= WHAT TO DO =
Everything in the entries below must be output exactly, apart from the pictures.

= DATA SHOWN =

##############################

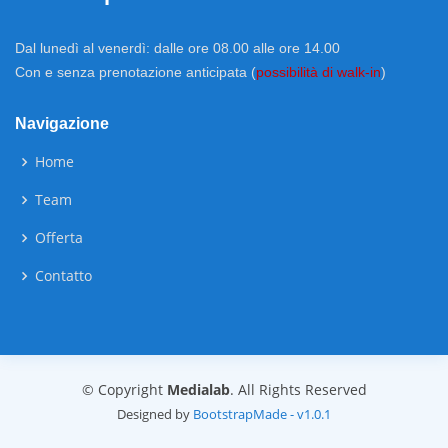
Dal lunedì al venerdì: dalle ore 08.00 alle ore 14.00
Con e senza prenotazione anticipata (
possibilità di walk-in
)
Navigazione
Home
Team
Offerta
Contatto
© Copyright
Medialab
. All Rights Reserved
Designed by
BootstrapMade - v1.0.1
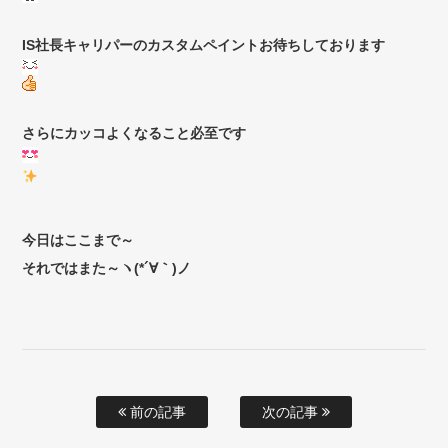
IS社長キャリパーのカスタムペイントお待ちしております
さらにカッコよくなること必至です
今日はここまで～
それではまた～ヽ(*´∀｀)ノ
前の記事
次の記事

##############################

= OUTPUT BELOW =
Dal lunedì al venerdì: dalle ore 08.00 alle ore 14.00
Con e senza prenotazione anticipata (
possibilità di walk-in
)
Navigazione
Home
Team
Offerta
Contatto
© Copyright
Medialab
. All Rights Reserved
Designed by
BootstrapMade - v1.0.1
IS社長キャリパーのカスタムペイントお待ちしております
さらにカッコよくなること必至です
今日はここまで～
それではまた～ヽ(*´∀｀)ノ
前の記事
次の記事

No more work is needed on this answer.